The records ::
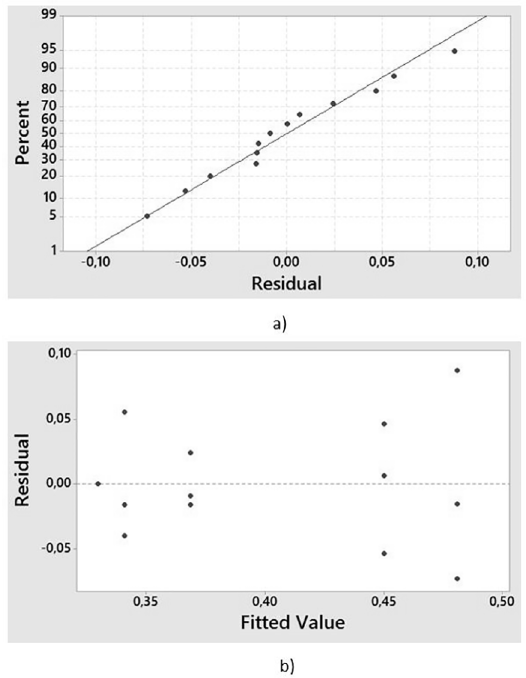
Figure 6. Residual plots for RSM roughness parameter. a) normal probability plot, b) residual vs fitted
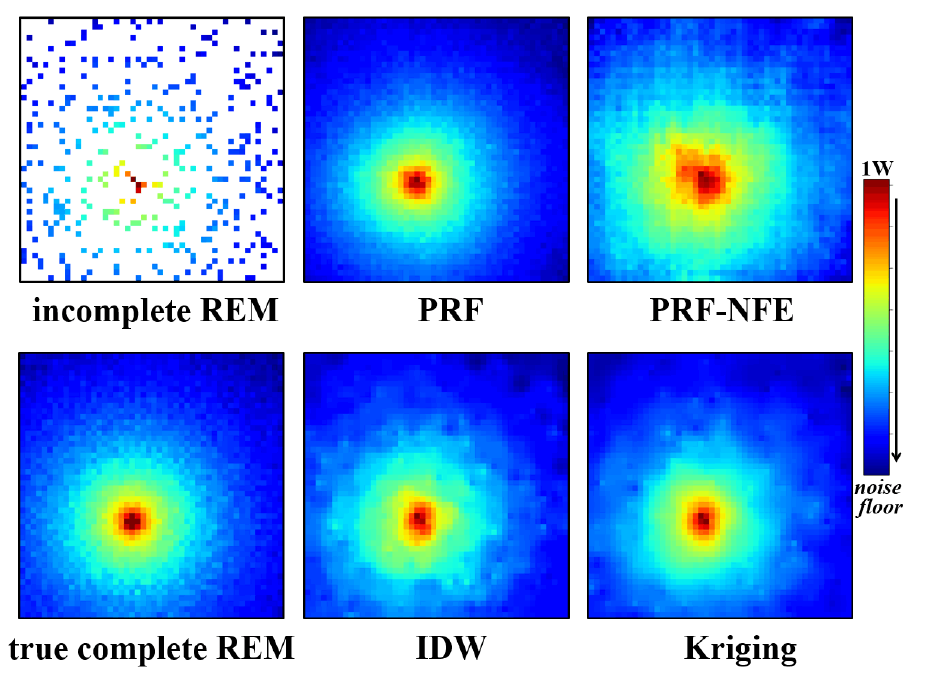
Figure 10. The incomplete radio environment maps, PRF, PRF without the feature enhancing module, IDW, Kriging with the exponential semi-variogram estimation results, and the true, complete radio environment map for PU1 at 25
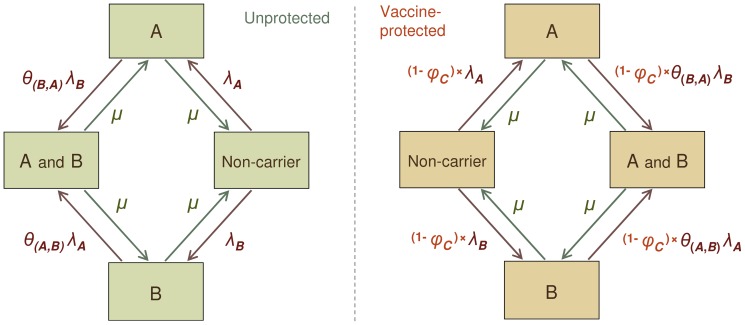
Model for transmission of pneumococcal carriage.Each individual in the population belongs to one of 67 possible states: susceptible to carriage, carrier of one of the 11 model types, or simultaneous carrier of any two of the 11 model types. For simplicity, the figure presents the model for two of the 11 model types, denoted as A and B. The flow of individuals is governed by rates of clearance and acquisition, as marked at each arrow. The rates of acquisition depend on the number of carriers in the mixing group which the individual belongs to and, for already carrying individuals, also on the ranking order of the categories corresponding to the incoming and the carried type (see text). The rates of acquisition for vaccine-protected individuals are reduced by a factor (1-φc). Vaccinated individuals lose protection against carriage with a waning rate (see text) and move to an unprotected compartment. The rate of clearance μ is assumed same, regardless of the vaccination status, the type(s) and the number of types carried.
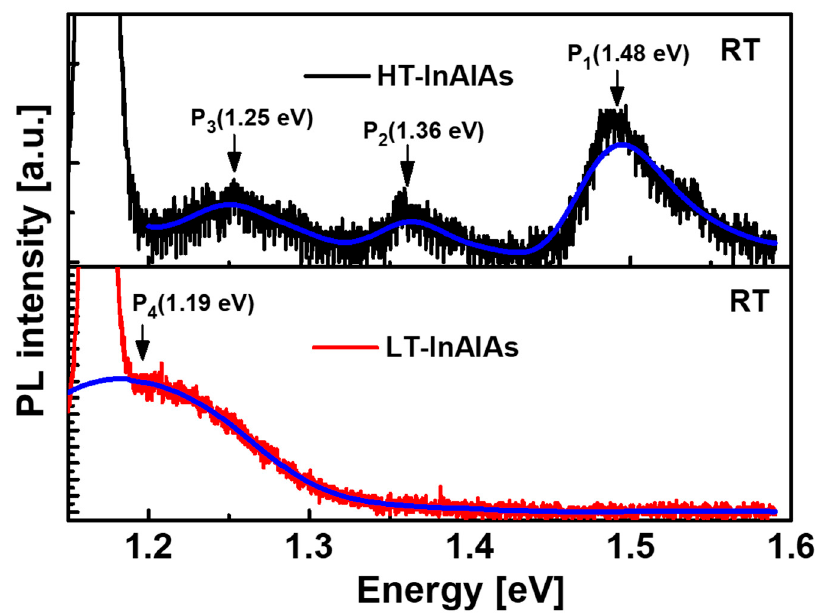
Figure 4. Room temperature PL spectrum for HT-InAlAs (top) and LT-InAlAs (bottom). The fitted spectra are drawn with blue lines.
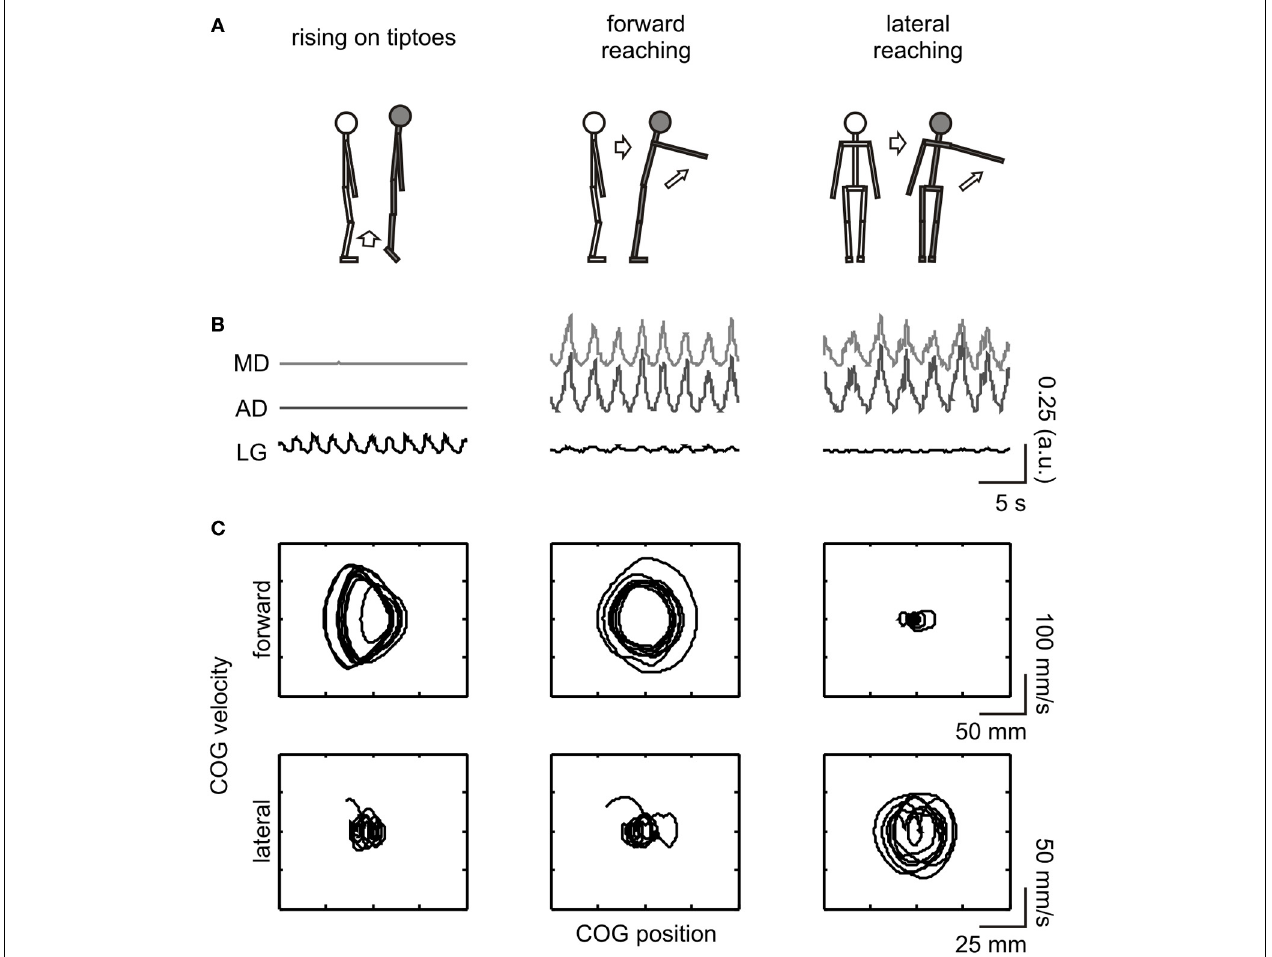
FIGURE 1 | Schematic illustration of the experimental procedure. From top to bottom: (A) depiction of the movements executed and imagined; (B) full-wave rectified EMG from the evaluated muscles [MD (light gray line) and AD (dark gray line) corresponds to the middle and anterior portion of the deltoid muscle, respectively, while LG (black line) refers to the lateral gastrocnemius]; (C) COG phase-plane plot in the forward- backward (upper row) and lateral (lower row) directions. EMG and COG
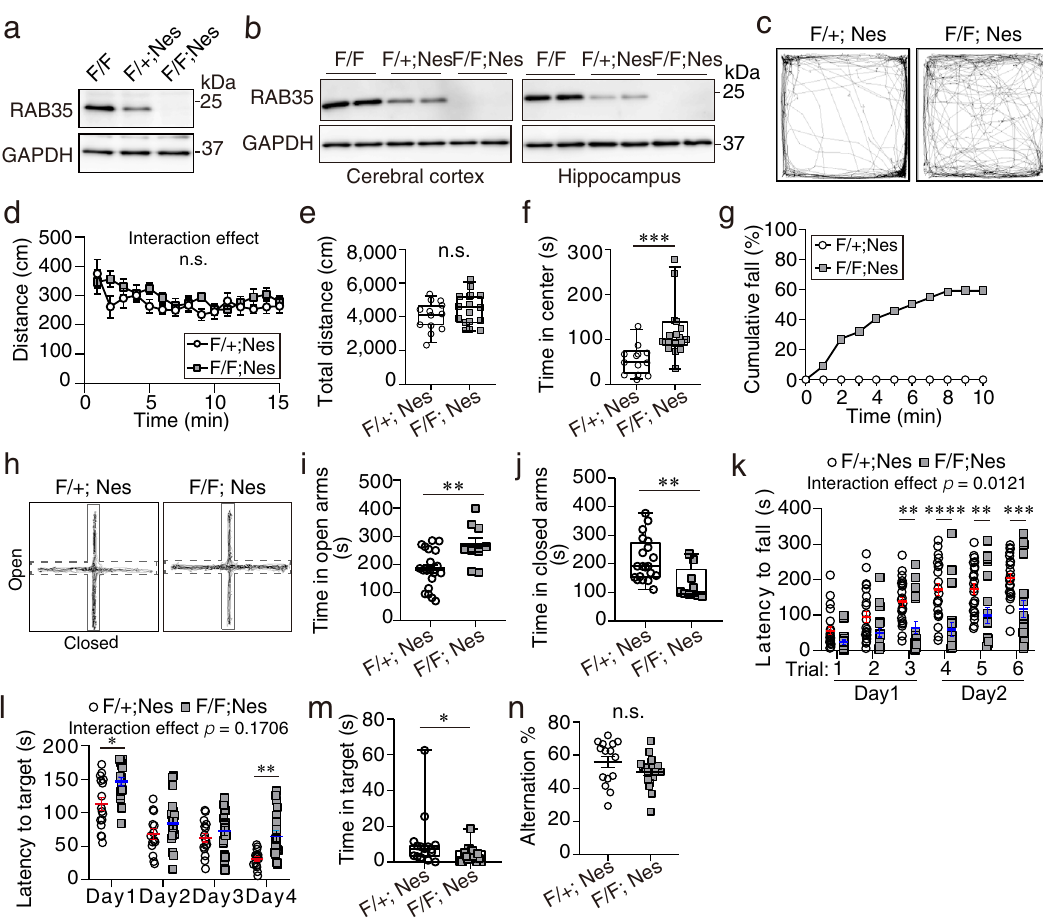
Fig. 2 Characterization of CNS-speci fi c Rab35 conditional knockout mice. a , b Western blot analysis of E13.5 ( a ) and 4-month-old ( b ) Rab35 fl ox/ fl ox , Rab35 fl ox/ + ; Nestin-Cre , and Rab35 fl ox/ fl ox ; Nestin-Cre mouse brain lysates. c – f Open fi eld test in control ( n = 13) and Rab35 cKO ( n = 17) mice. c Typical traces of the horizontal locomotor activity. d Distance traveled per minute. Two-way repeated-measures ANOVA; interaction effect, F (14, 392) = 1.094, p = 0.3612. e Total distance traveled. Mann – Whitney test, p = 0.3. f Stay time in the center area. Mann – Whitney U -test, p < 0.001. g – j Elevated plus maze in control ( n = 20) and Rab35 cKO ( n = 22) mice. g Cumulative percentage of mice falling from open arms. h Typical traces in the elevated plus maze test. i Stay time in open arms. Unpaired Student ’ s t -test, p = 0.0054. j Stay time in the closed arms. Mann – Whitney U -test, p = 0.0034. k Rotarod test in control ( n = 23) and Rab35 cKO ( n = 20) mice. Two-way repeated-measures ANOVA with Bonferroni correction; interaction effect, F (5, 205) = 3.009, p = 0.0121; trial 3, p = 0.0076; trial 4, p < 0.0001; trial 5, p = 0.0059; trial 6, p = 0.0008. l , m Barnes maze tests in control ( n = 16) and Rab35 cKO ( n = 19) mice. l Latency to reach the target hole. Each point represents the mean of three trials. Two-way repeated-measures ANOVA with Bonferroni correction; interaction effect, F (3, 99) = 1.706, p = 0.1706; day 1, p = 0.0261; day 4, p = 0.0030. m Time spent around the target hole during a 90 s period. Mann – Whitney U -test, p = 0.0136. n Alternation percentages in Y maze test of control ( n = 15) and Rab35 cKO ( n = 18) mice. Unpaired Student ’ s t -test, p = 0.01454. Data represent mean ± SEM or box and whisker plots; box plot shows 25th and 75th percentiles (box), median (horizontal bar), and minimum to maximum (whiskers); n.s. not signi fi cant ( p > 0.05); * p < 0.05; ** p < 0.01; *** p < 0.001; and **** p < has a six-layered structure. During cortical development, excita- tory neurons are generated from radial glial cells in the ven- tricular side 34,35 . Newly born neurons radially migrate from the apical ventricular side toward the basal pial surface and stop migrating just beneath the marginal zone. Therefore, early-born neurons form the deep layer (layers VI and V), whereas late-born neurons pass through the deep layer and settle in more super fi cial layers (layers IV – II); hence, the proper six-layered structure of the cerebral cortex is formed in a birthdate-dependent inside-out manner 36,37 . Cortical neurons are segregated into cell layers with neurons formed around the same period and expressing layer- speci fi c transcription factors, including chicken ovalbumin upstream promoter transcription factor-interacting proteins 2 (Ctip2; a marker for layer V) and cut homeobox 1 (Cux1; a marker for layer II – IV), to differentiate and establish layer- dependent neural connections.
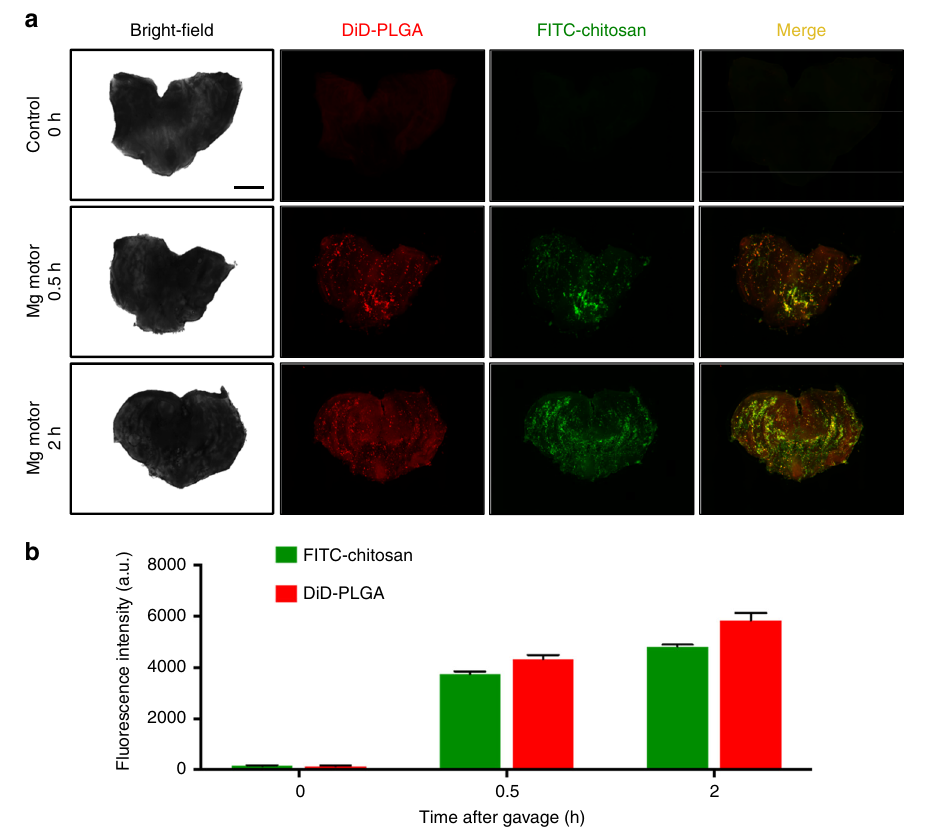
Fig. 3 Retention of the Mg-based micromotors in mouse stomachs. a Bright- fi eld and fl uorescence images of the luminal lining of freshly excised mouse stomachs at 0 min after oral gavage of deionized (DI) water (control), and at 30 min and 2 h after oral gavage of the Mg-based micromotors. Scale bar 500 mm. b Corresponding fl uorescence quanti fi cation of all the images shown in a . Error bars estimated as a triple of s.d. ( n =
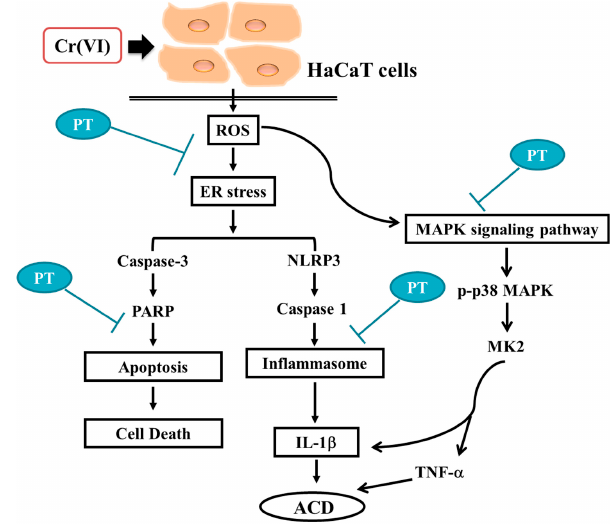
Figure 8. Possible molecular targets of the preventive effects of PT in Cr(VI)-induced ACD. Cr(VI) activated NLRP3 inflammasome activity and the p38 MAPK/MK2 signaling pathway leading to pro-inflammatory gene expression and resulting in keratinocyte cell death by apoptosis. The administration of PT inhibited cell death, the NLRP3 inflammasome and pro-inflammatory cytokines, which were regulated by ROS generation and ER stress and were related to Cr(VI)-induced ACD. Supplementary Materials: The following are available online at www.mdpi.com/xxx/s1, Figure S1: Chemical structure of trans -3,5-dimethoxy-4 ′ -hydroxystilbene (pterostilbene), Figure S2: Percentage of apoptotic cells determined in different Cr(VI) concentrations. The EC50 value for apoptosis was 84.303 μ M. Data presented as the mean ± standard deviation (SD) from three independent experiments, Figure S3: DPPH radical scavenging activity of PT. PT antioxidant activity was assessed via the percent inhibition (radical scavenging) of DPPH. Vitamin C (200 μ M) was used as a positive control. All tests were performed in triplicate and results are expressed as means ± SD.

Try it :: Find every line in the entries that includes the word "bottom", then state how many there are and nothing else.

Response to this task :: 2